Paul Ruff, a Gering High School senior, competed in Omaha last weekend during the 2021 Nebraska State Wrestling Championship. Advocates believe Ruff missed crucial warnings during the match because of communication errors on the part of the referee, and are asking for a rematch and an apology.

Ruff uses a cochlear implant but takes it out while wrestling, which leaves him completely deaf.

He said the loss of hearing wasn’t the main issue during the Feb. 20 match — it was that the referee wouldn’t lower his mask, allowing Ruff to read his lips.

The teen has had his cochlear implant since he was 2 years old — and reads lips — which is why he never learned sign language. He’s completely verbal, and in fact, people are shocked to learn he relies on the device to hear. Ruff has done that for the entirety of his wrestling career with little to no issues.

Paul Ruff
Paul Ruff(Riley Ruff)

“Some refs we have to remind them. Sometimes that happens,” Ruff said. “But it’s never gotten to the point where I can’t understand them at all.”

During the match, Ruff was penalized for being out of position during a restart. It was the second time he was cautioned. The first time, the referee motioned for him to fix it, according to Jay Bellar, executive director for the Nebraska School Activities Association.

Bellar wasn’t at the championship and made it clear he would not speculate on anything he wasn’t sure of, saying he could only comment on information relayed to him from wrestling director Ron Higdon, or what he watched on film from the match.

“There was ‘thumbs up’ that Ruff understood. There’s hand signals that you give, that he looked at,” Bellar said.

Ruff acknowledged at one point the referee was pointing at something, but that’s what he said he tried to decipher.

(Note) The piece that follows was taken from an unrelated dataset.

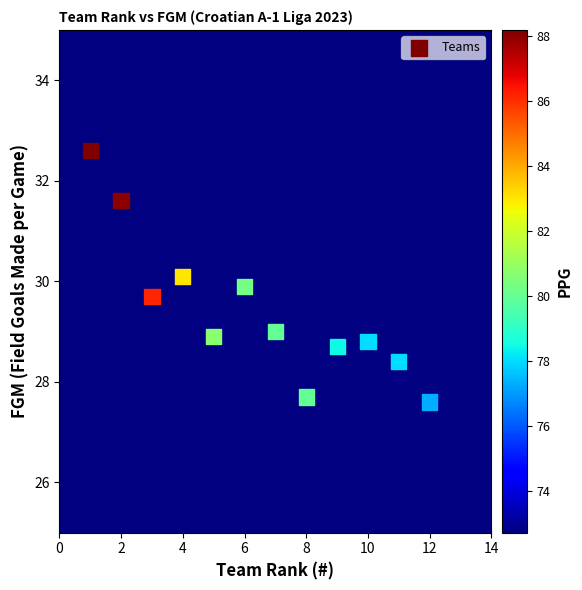

What is the range of Y values (max minus min)?

5.2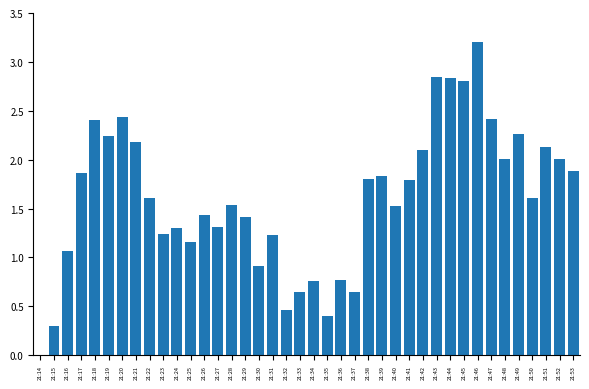

What is the difference between the values at 21:37 and 21:31?

0.6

Ruff explained his ‘thumbs up’ was a question, not a confirmation that he understood.

“I was putting my thumbs up asking ‘is this good? is this what you want?’ ” he said.

In wrestling, two cautions are given before a point is awarded to the opponent. Ruff ultimately lost because he didn’t understand the warnings, and the second caution point awarded to Paul Garcia of Scottsbluff led to a win for Garcia.

Susan Whitaker of the Nebraska Commission for the Deaf and Hard of Hearing said the incident stands as an example of a larger issue of accessibility. She said the issue isn’t about changing the outcome of the match; instead, it’s about creating a level playing field for every participant.

“The referee was made aware prior to the match — and all during the match — that Paul is deaf,” she said.

Whitaker also stated that most referees in the past were familiar with Ruff and understood they either needed to tap him to alert him or remain in his line of vision so that he could read their lips.

In fact, Ruff and Whitaker said the Gering wrestling coach repeatedly asked the referee to lower his mask, as a reminder that Ruff could not hear any of the commands he was yelling beneath his mask.

NSAA did confirm the ref kept his mask over his mouth.

“I think the referee did what he had to do. There was an infraction,” Bellar said. “I think it comes down to the communication piece.”

Bellar also said if an athlete needs something specific changed before a game or match, NSAA guidelines stipulate they request an accommodation hearing to be considered.

“He was never told to do that before. He has always been able to do things just as he is doing them now,” said Whitaker, who continues to advocate for Ruff, stating the NSAA ref should not have ignored the instructions and advance notice he was given about the communication requirements.

Though extremely disappointed in the outcome, Ruff said the overall issue wasn’t about winning a championship, instead, it was about equity.

He told 6 News he wants to ensure deaf athletes don’t have similar experiences and wishes to inspire them not to be deterred by any disability.

Director Bellar said he was bothered by what happened and added there is more NSAA could do to ensure things are clearer moving forward.

“We don’t want these things to happen, and I hate it when it does happen because it was a great wrestling match,” Bellar said.

NCDHH and NSAA directors will meet Friday to discuss the issue and how to move forward. In the meantime, the Ruff family is requesting a formal apology from the NSAA, a separate apology from the referee involved acknowledging his part in the miscommunication, and a rematch.